WWN once reported that Bat Boy had joined a band, but the name of the band was not revealed. In 2003, Bat Boy was one of the many crazy celebrities who ran for Governor during that whacked-out recall election that led to Arnold Schwarzenegger being governor. (Bat Boy would have perhaps made just as good a governor as any of the others that year.) Bat Boy was a Republican, and protested gay marriage acts. He was a supporter of John McCain in 2008, but eventually changed his mind. Adherence to politics is usually a last-gasp stab at fame made by celebrities… if Bat Boy can ever be considered a celebrity.
Bat Boy seems to be in a constant struggle for fame: We can’t be sure if he’s doing his fun stunts because he’s a thrill-seeker, or if he just wants WWN to report another story. Did he really want to be Pope in 2013? And what does he think of BAT BOY: THE MUSICAL, the stage production that debuted in 1997, and ran off-Broadway in 2003, and still enjoys revivals to this day [and which we covered in our feature on the oddest horror musicals]. And how involved was he in the seminal 2010 volume GOING MUTANT: THE BAT BOY EXPOSED!?

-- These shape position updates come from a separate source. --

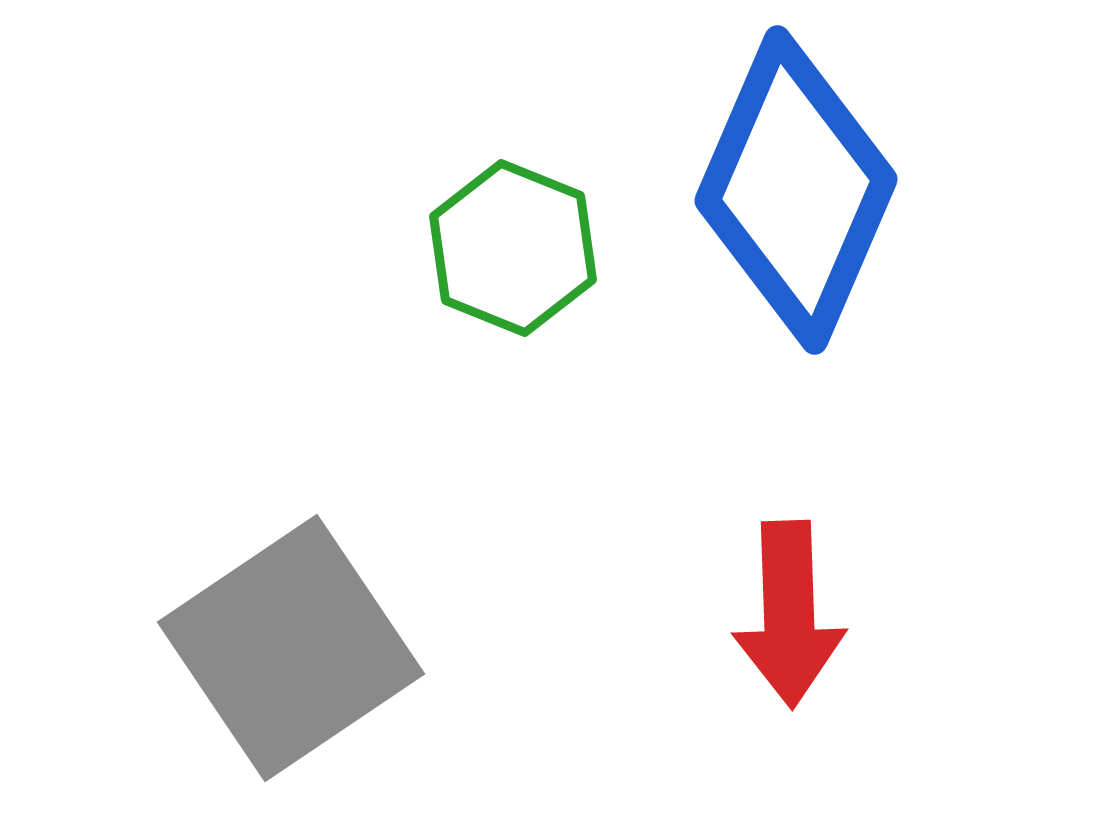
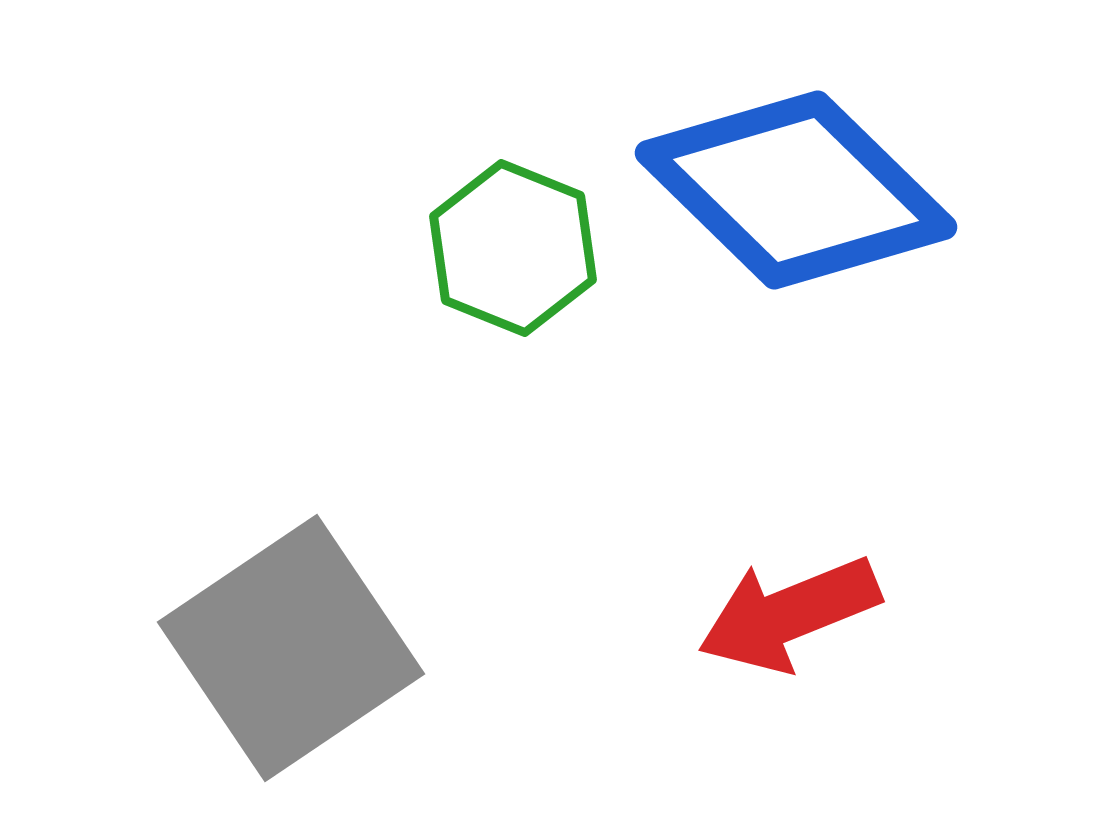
blue diamond: rotated 69 degrees counterclockwise
red arrow: rotated 70 degrees clockwise
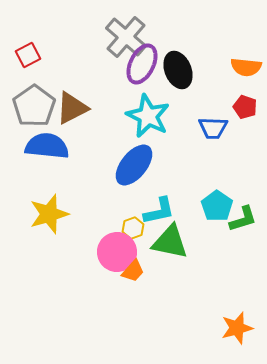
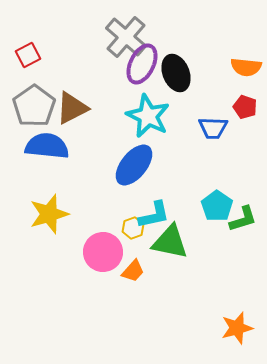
black ellipse: moved 2 px left, 3 px down
cyan L-shape: moved 5 px left, 4 px down
pink circle: moved 14 px left
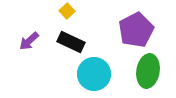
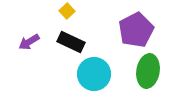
purple arrow: moved 1 px down; rotated 10 degrees clockwise
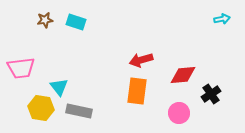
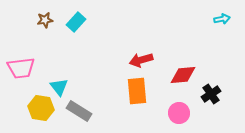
cyan rectangle: rotated 66 degrees counterclockwise
orange rectangle: rotated 12 degrees counterclockwise
gray rectangle: rotated 20 degrees clockwise
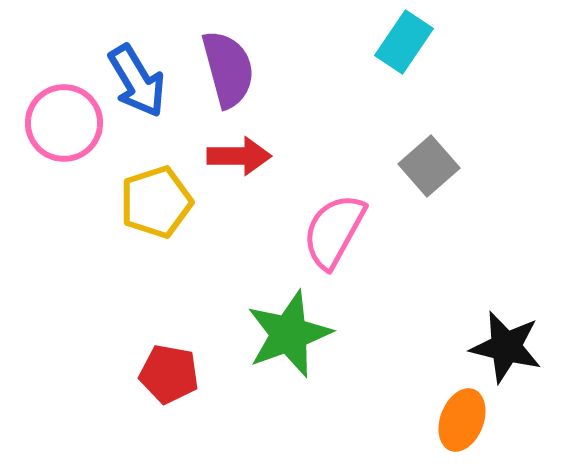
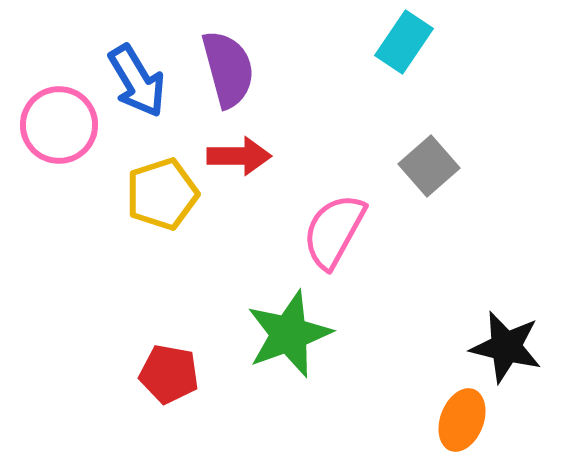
pink circle: moved 5 px left, 2 px down
yellow pentagon: moved 6 px right, 8 px up
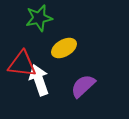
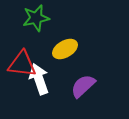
green star: moved 3 px left
yellow ellipse: moved 1 px right, 1 px down
white arrow: moved 1 px up
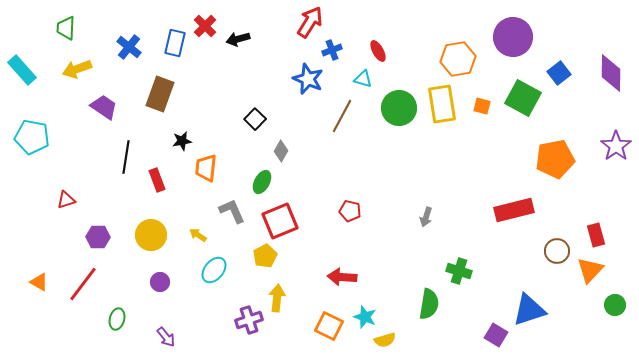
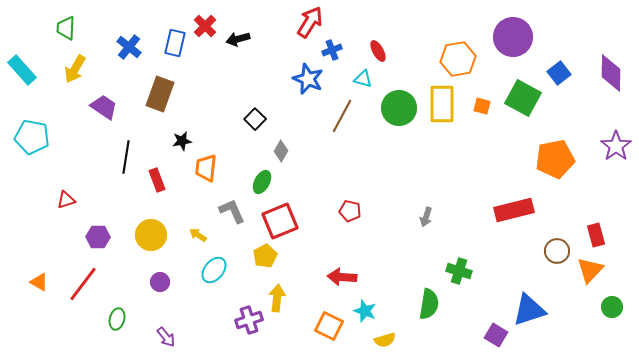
yellow arrow at (77, 69): moved 2 px left; rotated 40 degrees counterclockwise
yellow rectangle at (442, 104): rotated 9 degrees clockwise
green circle at (615, 305): moved 3 px left, 2 px down
cyan star at (365, 317): moved 6 px up
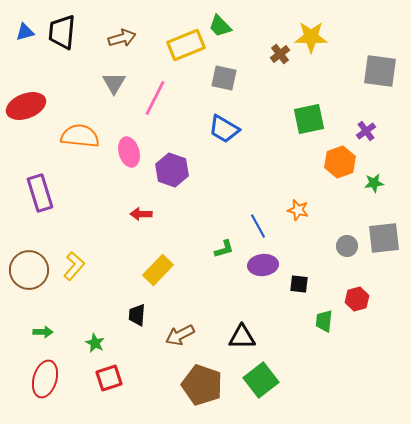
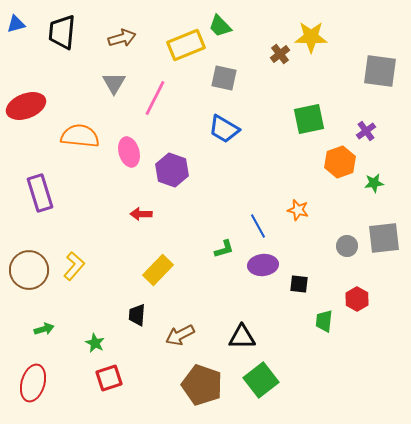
blue triangle at (25, 32): moved 9 px left, 8 px up
red hexagon at (357, 299): rotated 15 degrees counterclockwise
green arrow at (43, 332): moved 1 px right, 3 px up; rotated 18 degrees counterclockwise
red ellipse at (45, 379): moved 12 px left, 4 px down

Bat Boy seems to me to be a tired man who is only prolonging his quarter-life crisis. He thirsts for attention and media reportage, but also seeks solitude and anonymity. He hasn’t learned to balance the two halves of his life, like Bigfoot. The human world offered him too much fame too quickly, and his life is now a litany of acting out.
The Weekly World News will continue to report on Bat Boy… but sometimes I wish I could sit down with the guy and have a talk. Calm him down. Let him become the grown-up version of Bat Boy, and find whom he really wants to be.
Or maybe I’m just jealous of his Devil-may-care approach to life? Why slow down for anything? Maybe the reportage is incidental, and he lives life with all cylinders blasting? If he dies fast, we’ll never know if it was real, just another stunt, or just another journalistic conspiracy.
No matter what, Bat Boy has led an odd life.